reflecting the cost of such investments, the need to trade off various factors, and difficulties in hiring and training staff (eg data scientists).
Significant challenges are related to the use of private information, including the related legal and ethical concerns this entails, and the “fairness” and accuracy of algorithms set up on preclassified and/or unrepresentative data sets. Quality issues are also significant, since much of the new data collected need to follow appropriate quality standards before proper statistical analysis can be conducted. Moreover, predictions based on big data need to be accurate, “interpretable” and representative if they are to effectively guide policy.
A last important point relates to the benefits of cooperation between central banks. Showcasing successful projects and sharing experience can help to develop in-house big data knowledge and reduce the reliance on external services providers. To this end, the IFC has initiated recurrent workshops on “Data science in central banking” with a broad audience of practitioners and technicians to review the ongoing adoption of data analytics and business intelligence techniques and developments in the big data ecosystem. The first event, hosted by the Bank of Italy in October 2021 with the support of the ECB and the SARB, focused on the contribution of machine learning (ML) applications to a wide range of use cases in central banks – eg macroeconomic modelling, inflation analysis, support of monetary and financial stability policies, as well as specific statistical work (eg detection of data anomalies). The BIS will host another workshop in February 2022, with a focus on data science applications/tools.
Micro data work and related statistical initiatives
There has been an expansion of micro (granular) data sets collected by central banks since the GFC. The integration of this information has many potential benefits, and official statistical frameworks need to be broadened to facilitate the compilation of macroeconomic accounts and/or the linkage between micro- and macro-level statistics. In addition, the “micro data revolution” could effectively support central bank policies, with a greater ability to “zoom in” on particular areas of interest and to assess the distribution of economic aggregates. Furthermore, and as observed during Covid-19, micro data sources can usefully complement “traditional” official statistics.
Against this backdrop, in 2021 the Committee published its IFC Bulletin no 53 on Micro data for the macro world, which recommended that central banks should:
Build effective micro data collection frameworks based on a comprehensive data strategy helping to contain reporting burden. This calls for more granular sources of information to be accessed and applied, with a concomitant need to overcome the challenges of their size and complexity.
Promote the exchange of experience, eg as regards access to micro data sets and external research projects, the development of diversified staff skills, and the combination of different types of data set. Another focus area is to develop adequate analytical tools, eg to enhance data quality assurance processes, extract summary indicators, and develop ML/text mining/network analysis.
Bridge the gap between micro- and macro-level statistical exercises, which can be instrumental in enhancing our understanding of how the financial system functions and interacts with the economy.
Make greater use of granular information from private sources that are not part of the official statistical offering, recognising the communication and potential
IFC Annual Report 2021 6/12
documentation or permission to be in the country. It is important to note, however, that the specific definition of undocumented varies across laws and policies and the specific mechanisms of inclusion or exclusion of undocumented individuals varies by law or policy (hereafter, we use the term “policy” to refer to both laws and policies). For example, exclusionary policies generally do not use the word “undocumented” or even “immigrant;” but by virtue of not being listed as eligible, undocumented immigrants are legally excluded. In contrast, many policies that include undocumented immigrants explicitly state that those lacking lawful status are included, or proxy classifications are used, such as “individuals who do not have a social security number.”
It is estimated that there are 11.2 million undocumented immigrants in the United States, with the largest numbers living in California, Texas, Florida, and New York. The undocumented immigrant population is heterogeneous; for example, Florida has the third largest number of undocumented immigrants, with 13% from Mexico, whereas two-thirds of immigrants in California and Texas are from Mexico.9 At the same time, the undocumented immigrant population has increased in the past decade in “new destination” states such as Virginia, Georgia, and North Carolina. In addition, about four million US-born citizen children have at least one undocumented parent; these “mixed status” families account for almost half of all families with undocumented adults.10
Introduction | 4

* * * * * * * * *

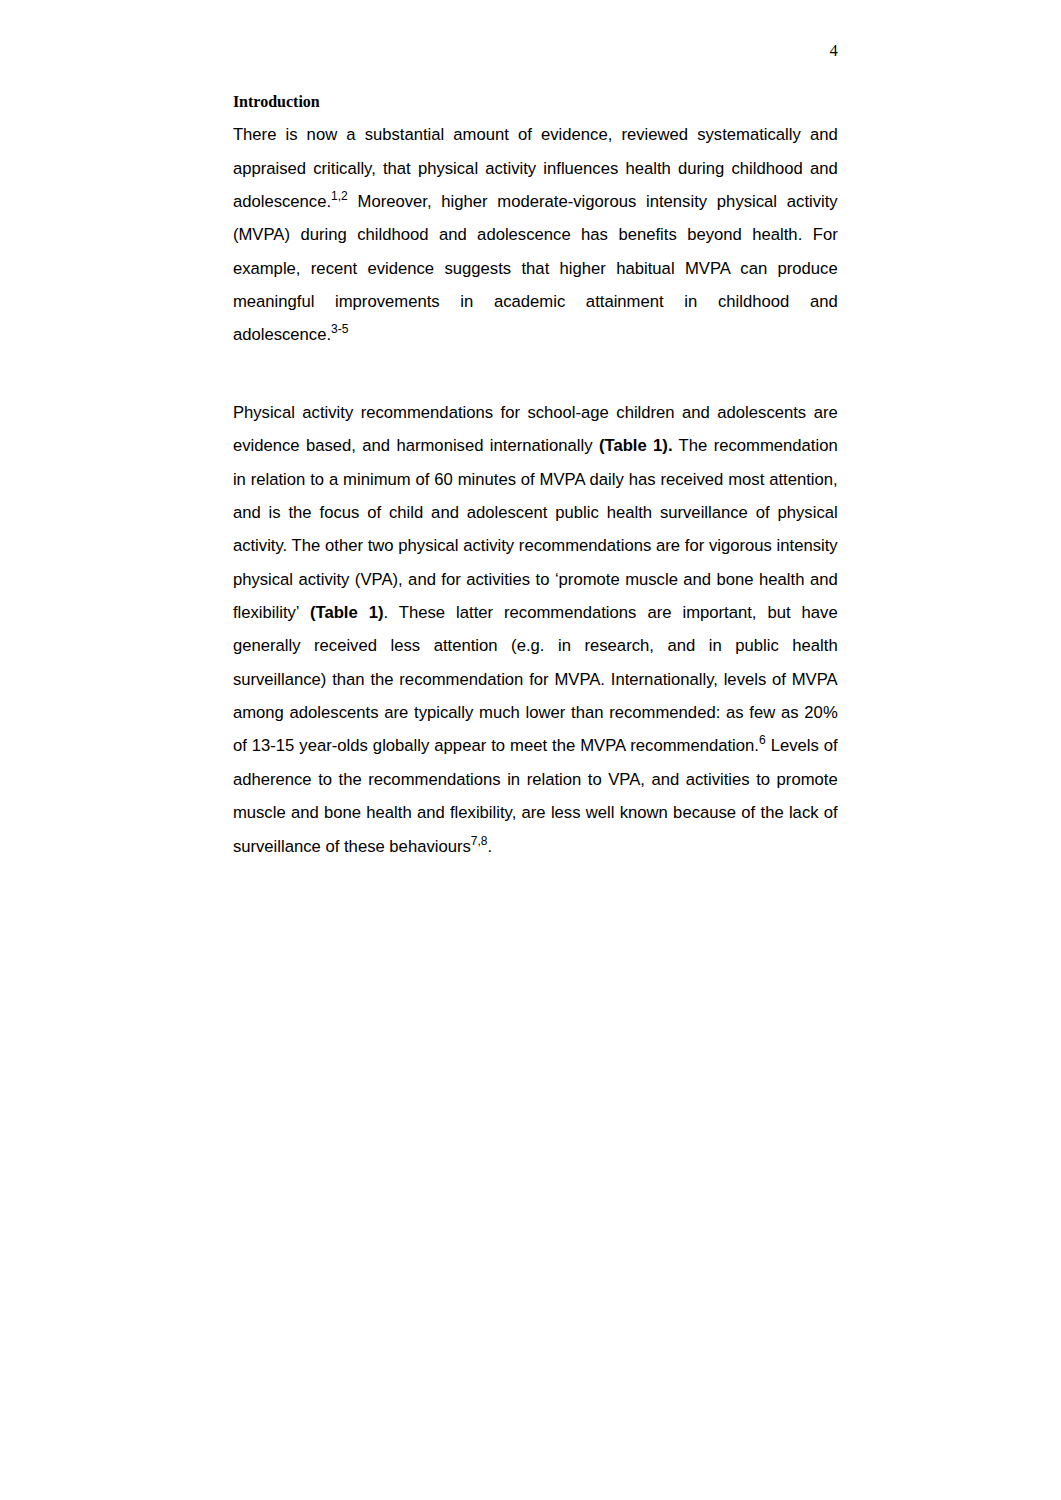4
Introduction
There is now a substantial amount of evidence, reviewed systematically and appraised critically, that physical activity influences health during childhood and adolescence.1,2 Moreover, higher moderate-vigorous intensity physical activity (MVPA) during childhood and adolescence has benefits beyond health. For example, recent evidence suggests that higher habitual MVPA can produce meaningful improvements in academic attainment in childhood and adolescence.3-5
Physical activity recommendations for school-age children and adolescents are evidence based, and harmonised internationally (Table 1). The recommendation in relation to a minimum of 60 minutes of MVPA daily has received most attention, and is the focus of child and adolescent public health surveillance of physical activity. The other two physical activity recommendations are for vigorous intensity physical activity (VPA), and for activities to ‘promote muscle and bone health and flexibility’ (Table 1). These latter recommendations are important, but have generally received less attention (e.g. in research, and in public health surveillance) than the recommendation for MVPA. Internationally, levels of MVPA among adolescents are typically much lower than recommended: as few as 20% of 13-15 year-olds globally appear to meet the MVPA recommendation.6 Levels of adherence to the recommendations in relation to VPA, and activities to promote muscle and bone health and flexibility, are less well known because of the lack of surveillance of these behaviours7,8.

* * * * * * * * *

What is expected: Taking the line with "IFC Annual Report 2021 6/12" as the first and the line with "documentation or permission" as the last, retype that stretch of the data above exactly, with no other lines.

Answer to the exercise:
IFC Annual Report 2021 6/12
documentation or permission to be in the country. It is important to note, however, that the specific definition of undocumented varies across laws and policies and the specific mechanisms of inclusion or exclusion of undocumented individuals varies by law or policy (hereafter, we use the term “policy” to refer to both laws and policies). For example, exclusionary policies generally do not use the word “undocumented” or even “immigrant;” but by virtue of not being listed as eligible, undocumented immigrants are legally excluded. In contrast, many policies that include undocumented immigrants explicitly state that those lacking lawful status are included, or proxy classifications are used, such as “individuals who do not have a social security number.”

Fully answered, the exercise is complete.